Boyer, 46, is the state president for the National Association of Letter Carriers. He delivers mail to 734 homes each day in the Vanderveen subdivision and in his spare time advocates on behalf of 6,100 letter carriers statewide as their labor union leader.
He has become convinced that the shift from delivery six days a week down to five proposed by the postmaster general will be the first step down a slippery slope. That slope, he said, will lead to a drastic reduction in mail service in the United States — in which five-day delivery eventually becomes four-day or even three-day and universal service to all homes shrinks to eliminate delivery to rural addresses.
“The two things we have over our competitors right now is: We’re universal; we’ll go to the last mile in the county; and we’ll deliver on Saturday, and they won’t,” he said. “If we lose those two things, then what do we have?”
But USPS administrators see it differently. The Postal Service lost $3.8 billion in fiscal year 2009 and projects a $238 billion shortfall over the next decade. They blame the recession and a shift toward electronic communication. In 2009, the USPS handled 25.6 billion fewer pieces of mail than it had the previous year.
“The Postal Service has changed with America for over 200 years,” said Valerie Hughes, U.S. Postal Service Gateway District spokeswoman “We used to be the Pony Express, you know, and we’ve adapted.”
Cutting delivery on Saturday, the lowest volume day of the week, would save $3 billion annually, according to USPS estimates.
Hughes said there is no plan in place to eliminate universal service, which is mandated by law. And, she said, the elimination of Saturday delivery will not cost full-time letter carriers their jobs. Instead, she said, the USPS will simply use fewer temporary and part-time carriers.
“This plan is actually a plan that looks clear to the year 2020, trying to get us back on a path of financial stability and solvency,” Hughes said. “It’s no fly-by-night thing.”
Boyer believes losing a delivery day would cost 1,000 Missouri carriers their jobs.
One issue both sides agree on is the need to end a costly system that requires USPS employees to prefund their retiree health care and pension costs. The USPS is the only government agency required to do so, and it forces it to set aside $5.5 billion annually. A report submitted by the Postal Regulatory Commission on June 30 added fuel to the fire by stating that USPS employees had overpaid the Civil Service Retirement System by a total of $50 billion to $55 billion historically.
Labor leaders like Boyer are demanding repayment, and they believe this discrepancy has meant the USPS has overstated its losses in recent years.
Many of these decisions will be played out in Congress, which must vote to allow USPS to reduce its delivery days or change its pension payment model. A House resolution supporting six-day service has 225 co-sponsors. Postmaster General John Potter has said he would like to shift to five-day delivery as early as October. The Postal Regulatory Commission is accepting public comments on the proposal.
Boyer promises to be a loud voice in opposition. He said business today is conducted 24 hours a day, seven days a week, and the USPS is hastening its irrelevance by cutting back service to five days.
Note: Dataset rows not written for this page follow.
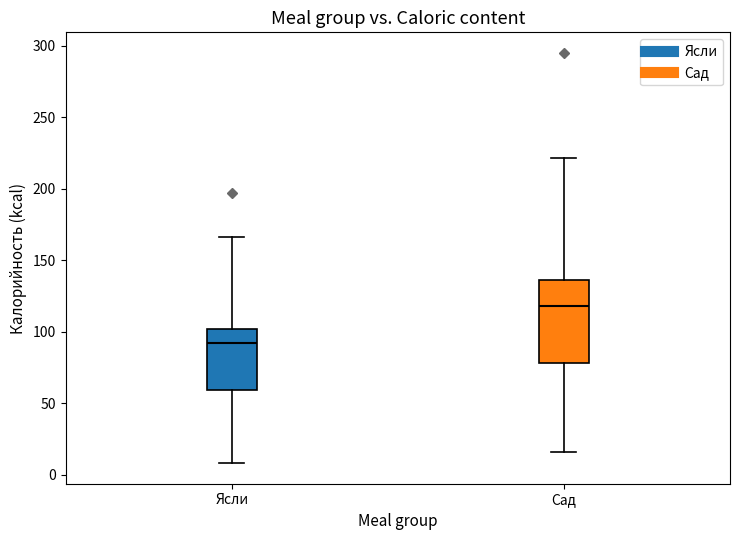

Comparing the boxes themselves (not the whiskers), which one is the tallest?

Сад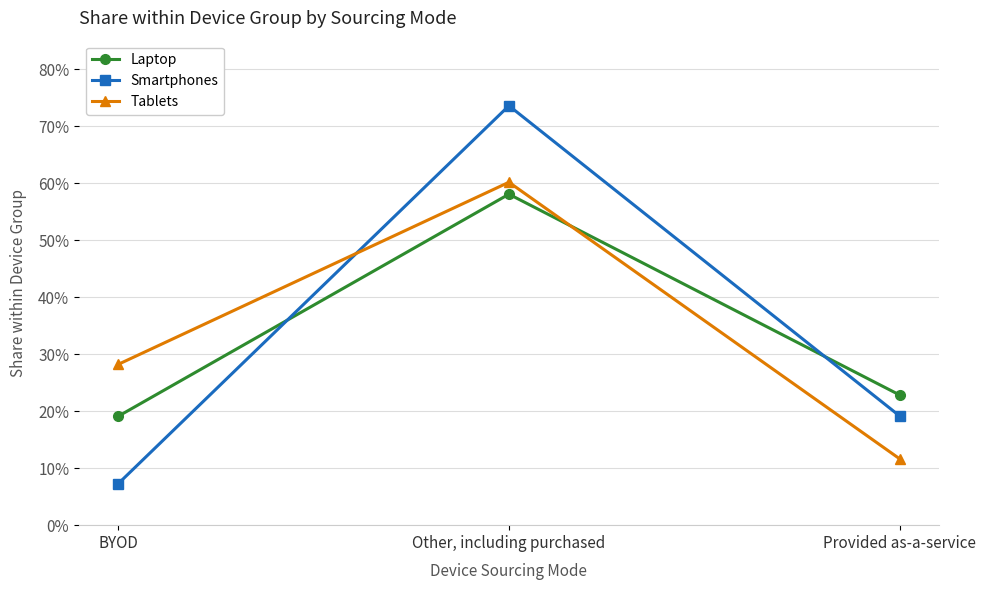

Reading left to right, extract all data points from this chart.

Laptop: 0.2	0.6	0.2
Smartphones: 0.1	0.7	0.2
Tablets: 0.3	0.6	0.1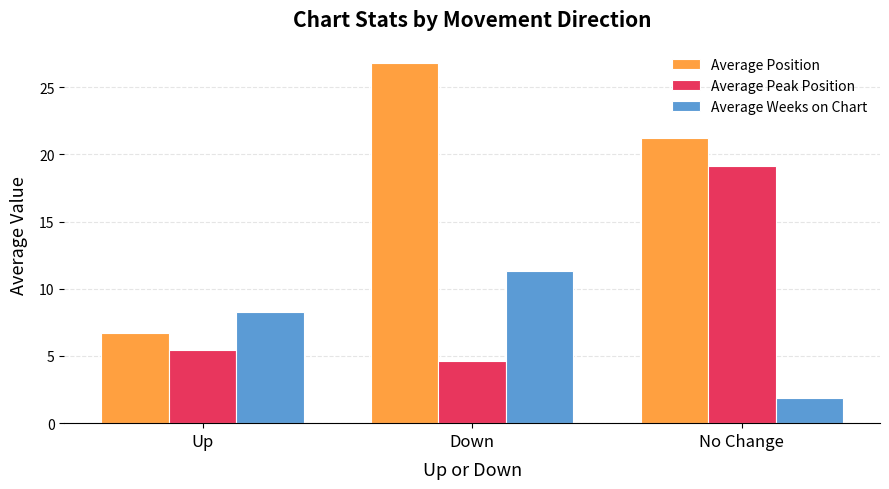

What position from the right is Up?

3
He said private companies will step in to fill the void left by Saturday delivery, and the USPS will lose customers such as Amazon and pharmacies that guarantee speedy delivery.
More than anything, he said, these cuts threaten the livelihoods of hundreds of thousands of workers.
“It’s almost like InBev taking over Anheuser-Busch,” he said. “If you’re a stockholder, maybe you think that’s OK because your stock is going to be worth more. But all those people who work there, when they start slashing jobs and make the people get by with less, what are they going to do? And at the end of it, are they really making the company any stronger?”